İslam’ın korku kelimesiyle ilişkilendirilmesinin kirli çıkar ilişkileri ve ırkçılık barındıran bir anlayışın ifadesi olduğunu belirten Başkan Erbaş, “İslamofobi, İslam’ı, şiddet ve terörü besleyen bir ideolojiden ibaret göstererek bunu sun’i bir korku ile dünya kamuoyunda yaymak için çalışan hain ve karanlık bir projenin adıdır. İslam’ın korku kelimesiyle ilişkilendirilmesi, esasen ardında kirli çıkar ilişkileri ve ırkçılık barındıran bir anlayışın ifadesidir. İslam, kendisinden korkulan değil; bilakis korkuları izale eden bir dindir. Her insanın hayatını, onurunu ve hukukunu teminat altına alan bir hayat nizamıdır. Ne var ki öteden beri söz ve eylemleri ile sürekli Müslümanları hedef alanlar, barış dini İslam’ı, terörle birlikte anmak suretiyle, yapay bir korku ve endişe ortamı oluşturmaya çalışmaktadır. Emperyalist ideallerle üretilen ırkçı içerikler ve nefret dili, sosyal medyada, televizyon programlarında, yazılı ve görsel basında ve siyasi söylemlerde sorumsuz bir şekilde kullanılmaktadır. Diğer yandan İslam coğrafyasının işgal edilen bölgelerinde ortaya çıkan birtakım terör örgütlerinin İslam’la ilişkilendirilmesi, tam anlamıyla bir çarpıtma ve İslam’a yapılmış açık bir bühtandır. Bunlar, İslam’a ve Müslümanlara asla mal edilemez. Bu yapılar en fazla zararı İslam’a ve Müslümanlara vermektedir. Müslümanları tehdit etmekte, şehirleri yakıp yıkmaktadır” diye konuştu.

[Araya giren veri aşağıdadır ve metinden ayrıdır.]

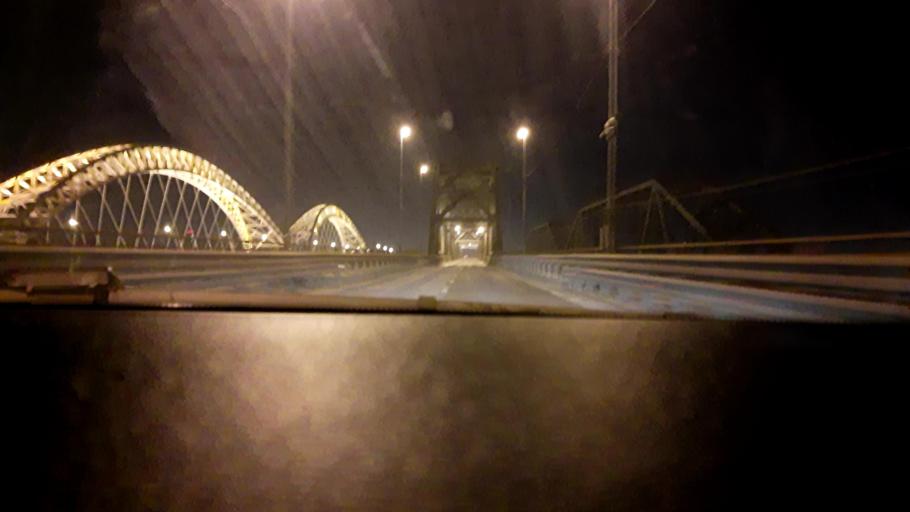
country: RU
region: Nizjnij Novgorod
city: Neklyudovo
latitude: 56.3553
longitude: 43.9256
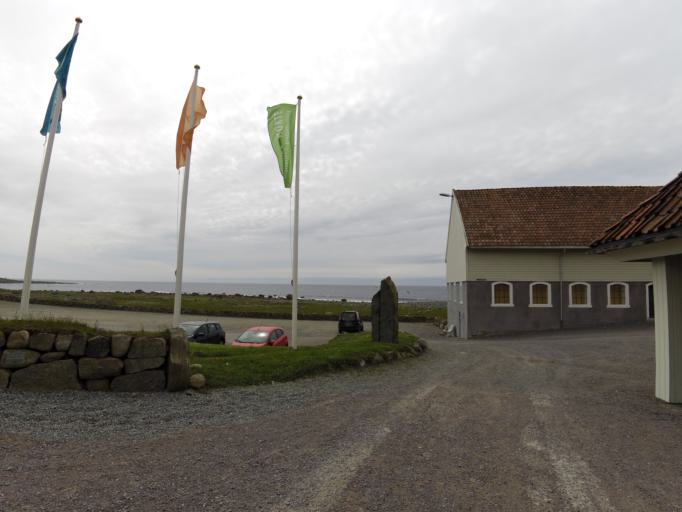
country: NO
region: Rogaland
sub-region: Ha
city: Naerbo
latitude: 58.6670
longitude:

“NE YAZIK Kİ İSLAM’A KARŞI ART NİYETLİ VE ÖTEKİLEŞTİRİCİ BİR YAKLAŞIMLA KARŞI KARŞIYAYIZ”
İslam hakkında oluşturulan olumsuz algı ve tasavvurun arka planında kitle iletişim araçlarının ve birtakım medyanın büyük payı olduğunun altını çizen Erbaş, “Ne yazık ki İslam’a karşı art niyetli ve ötekileştirici bir yaklaşımla karşı karşıyayız. Bu noktada Müslümanlar olarak bir temsil sorunu yaşadığımızın da altını çizmek isterim. Özeleştiri de yapmamız lazım. Bizlere düşen, İslam’ı en güzel şekilde temsil etmek ve yöneltilen ithamları yaşantımızla, ahlakımızla, duruşumuzla tekzip etmektir. Malumunuz olduğu üzere İslam hakkında oluşturulan olumsuz algı ve tasavvurun arka planında kitle iletişim araçlarının ve birtakım medyanın büyük payı vardır. Zira medya, insanların tutum oluşturma, geliştirme ve değiştirmelerinde büyük bir etkiye sahiptir. Bireysel ve toplumsal ilgi ve algılarının medya vasıtasıyla etki altına alındığı, yönlendirildiği, manipüle edildiği ve hatta toplum mühendisliği yapılarak kitlelerin mobilize edildiği yadsınamaz bir gerçektir. Maalesef medya, nesnellikten uzaklaştığında dini ve ideolojik saiklerle algı yönetiminin, nefret söyleminin ve alabildiğine itibar suikastının yapıldığı bir zemin haline gelebilmektedir” cümlelerine yer verdi.
“İSLAM DÜŞMANLIĞIYLA MÜCADELEDE YENİ MEDYA GERÇEĞİ, MUTLAKA GÖZ ÖNÜNDE BULUNDURULMALIDIR”
Diyanet İşleri Başkanı Erbaş, kitle iletişim araçlarının gelişmesi ve dijitalleşmeyle birlikte medyanın yeni bir boyut kazandığını, daha etkin bir hal aldığını anlatarak, “Bugün yeni medya araçları, sosyal medya ve sosyal ağlar, hızlı erişim, etkileşim ve paylaşım gibi imkanlarıyla, geleneksel medyaya oranla daha etkin bir hal almıştır. Bu yüzden, İslam düşmanlığıyla mücadelede yeni medya gerçeği, mutlaka göz önünde bulundurulmalıdır. Gerek ırkçı bir yaklaşım olan İslamofobinin gerekse her türlü istismarcı yapının önüne geçmek için bilişim çağının imkan ve araçlarının doğru ve etkin bir şekilde kullanılması kaçınılmazdır. İslam’ın hakikatlerini insanlığın idrakine sunmak ve İslam’a düşmanlık yapan tüm unsurlarla etkin bir mücadele ortaya koyabilmek için ortak bir akıl, kurumsal bir yapı ve stratejik bir iletişim yöntemine ihtiyaç olduğu da aşikardır. Bu meyanda öncelikle söz konusu düşmanlığı oluşturan politik, ekonomik ve kültürel sebeplerin gerçekçi bir şekilde analiz edilmesi önem arz etmektedir. İslam karşıtlığının ve düşmanlığının bertaraf edilmesi, büyük oranda meselenin arka planının kavranması ve doğru bir mücadele yönteminin benimsenmesine bağlıdır” ifadelerini kullandı.